Given two arrays arr1[] and arr2[] of equal length, the task is to find the maximum sum of any subset possible by selecting elements from both the arrays such that no two elements in the subset should be consecutive.

Examples:

Input: arr1[] = {-1, -2, 4, -4, 5}, arr2[] = {-1, -2, -3, 4, 10}
Output: 14
Explanation:
Required subset {4, 10}. Therefore, sum = 4 + 10 = 14.

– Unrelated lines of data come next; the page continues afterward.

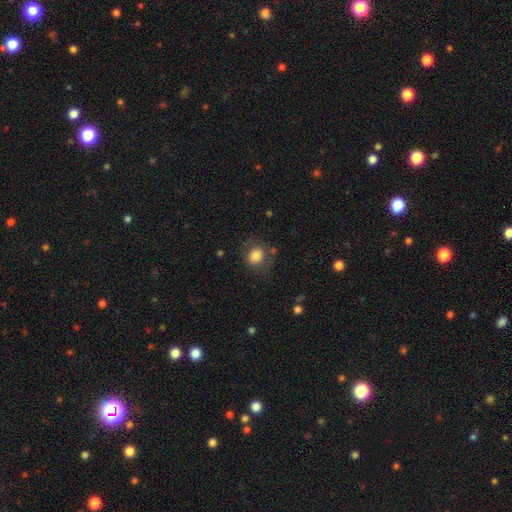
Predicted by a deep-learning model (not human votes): Smooth or featured? smooth (77%)
How rounded? round (66%)
Merging? none (70%)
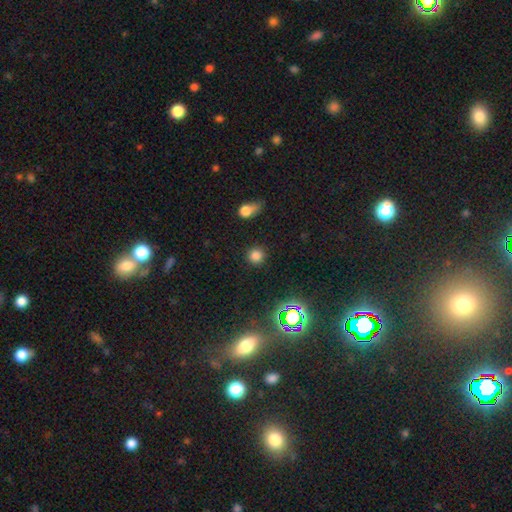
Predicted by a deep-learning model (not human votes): smooth 76%, star or artifact 19%, featured or disk 5%. Down the decision tree: how rounded — round (91%); merging — none (87%).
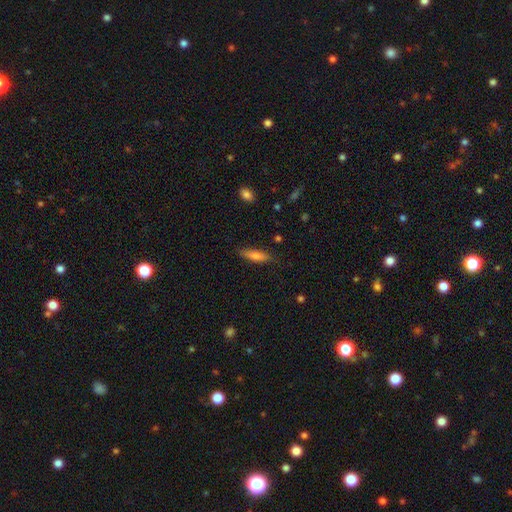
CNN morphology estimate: Smooth or featured? Predicted: smooth (p=0.71). How rounded? Predicted: cigar-shaped (p=0.72). Merging? Predicted: none (p=0.83).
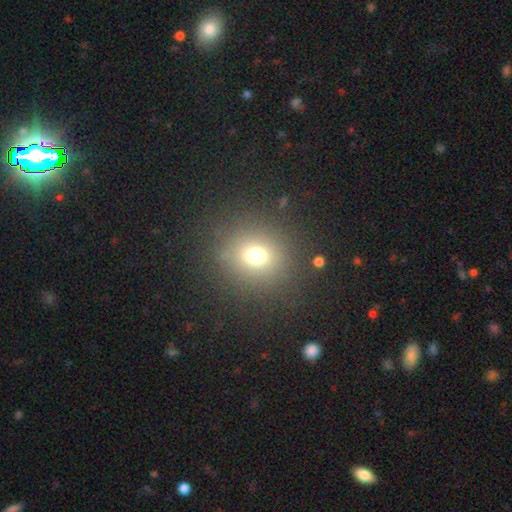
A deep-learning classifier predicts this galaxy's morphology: Smooth or featured: smooth — 70% (star or artifact — 21%)
How rounded: round — 84% (in between — 15%)
Merging: none — 85% (minor disturbance — 8%)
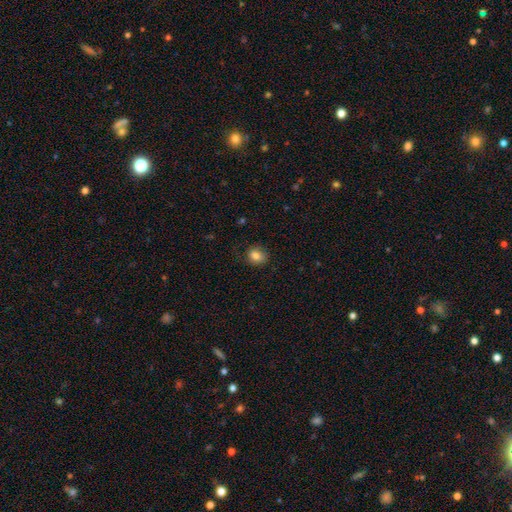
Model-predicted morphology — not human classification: smooth-or-featured: smooth: 83% | star or artifact: 10% | featured or disk: 7%
  how-rounded: round: 60% | in between: 39% | cigar-shaped: 1%
  merging: none: 76% | minor disturbance: 17% | major disturbance: 5% | merger: 1%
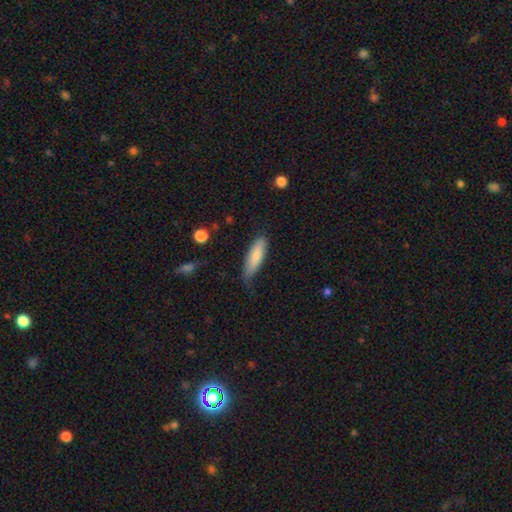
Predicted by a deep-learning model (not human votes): Smooth or featured: smooth — 82% (featured or disk — 13%)
How rounded: in between — 51% (cigar-shaped — 48%)
Merging: none — 57% (minor disturbance — 33%)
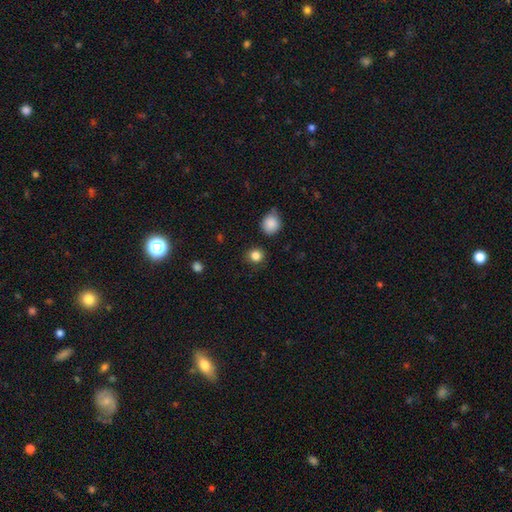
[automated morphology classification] type=smooth (85%); roundness=round (85%); merging=none (86%).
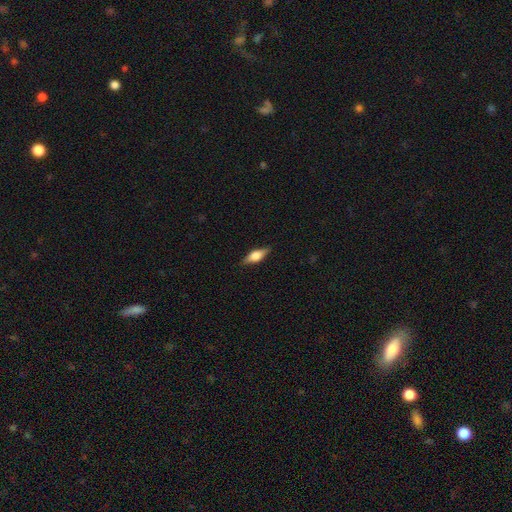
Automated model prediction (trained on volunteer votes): This appears to be a featured or disk galaxy (52%) viewed edge-on (94%). Merging: none (87%).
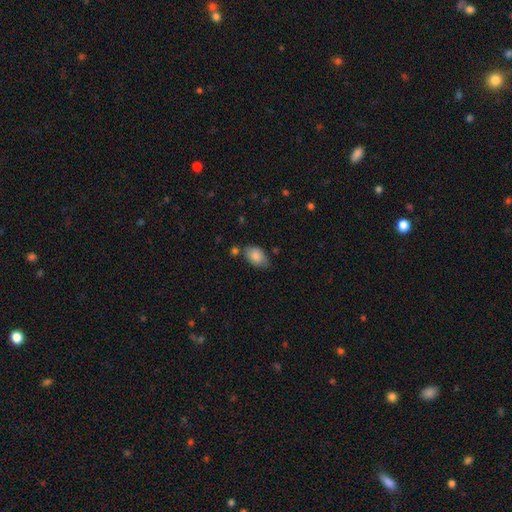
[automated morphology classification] smooth-or-featured: smooth: 85% | featured or disk: 7% | star or artifact: 7%
  how-rounded: in between: 87% | round: 11% | cigar-shaped: 1%
  merging: none: 60% | minor disturbance: 27% | merger: 7% | major disturbance: 5%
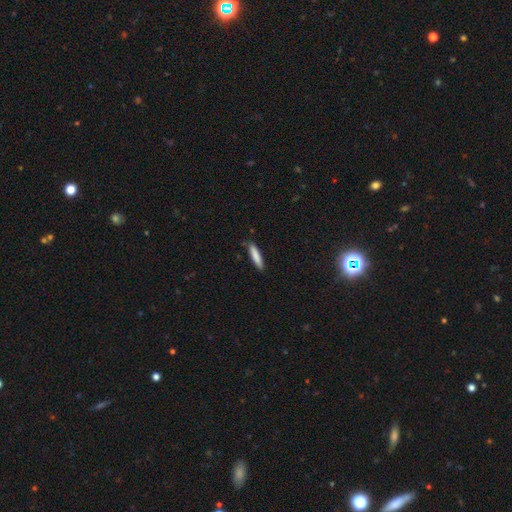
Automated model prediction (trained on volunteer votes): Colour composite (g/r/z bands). It shows a smooth galaxy with no disk features (84%) that is cigar-shaped (86%). Merging: none (86%).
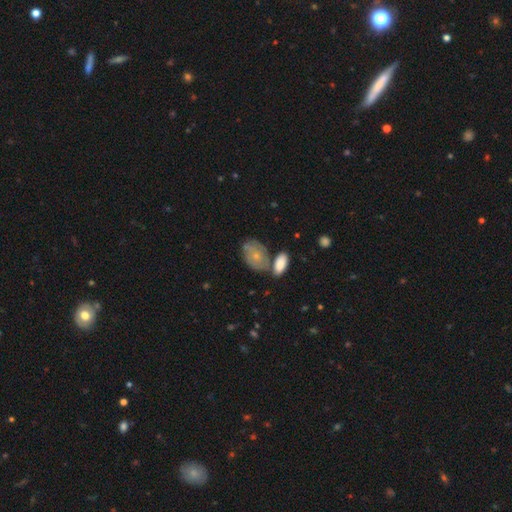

Input: arr1[] = {2, 5, 4, 2000}, arr2[] = {-2000, 100, 23, 40}
Output: 2100

Naive Approach: The simplest approach is to generate all possible subsets from both the given arrays such that no two adjacent elements are consecutive and calculate sum of each subset. Finally, print the maximum sum possible. 
Time Complexity: O(N*2N)
Auxiliary Space: O(2N)

Efficient Approach: The above approach can be optimized using Dynamic Programming. Follow the steps below to solve the problem:



  • Initialize an auxiliary array dp[] of size N.
  • Here, dp[i] stores the maximum possible sum of a subset from both the arrays such that no two elements are consecutive.
  • Declare a function maximumSubsetSum():
    • Base Cases:
      • dp[1] = max(arr1[1], arr2[1]).
      • dp[2] = max(max(arr1[1], arr2[1]), max(arr1[2], arr2[2])).
    • For all other cases, following three conditions arise:
      • dp[i] = max(arr1[i], arr2[i], arr1[i] + dp[i – 2], arr2[i] + dp[i – 2], dp[i – 1]).
  • Finally, print dp[N] as the required answer.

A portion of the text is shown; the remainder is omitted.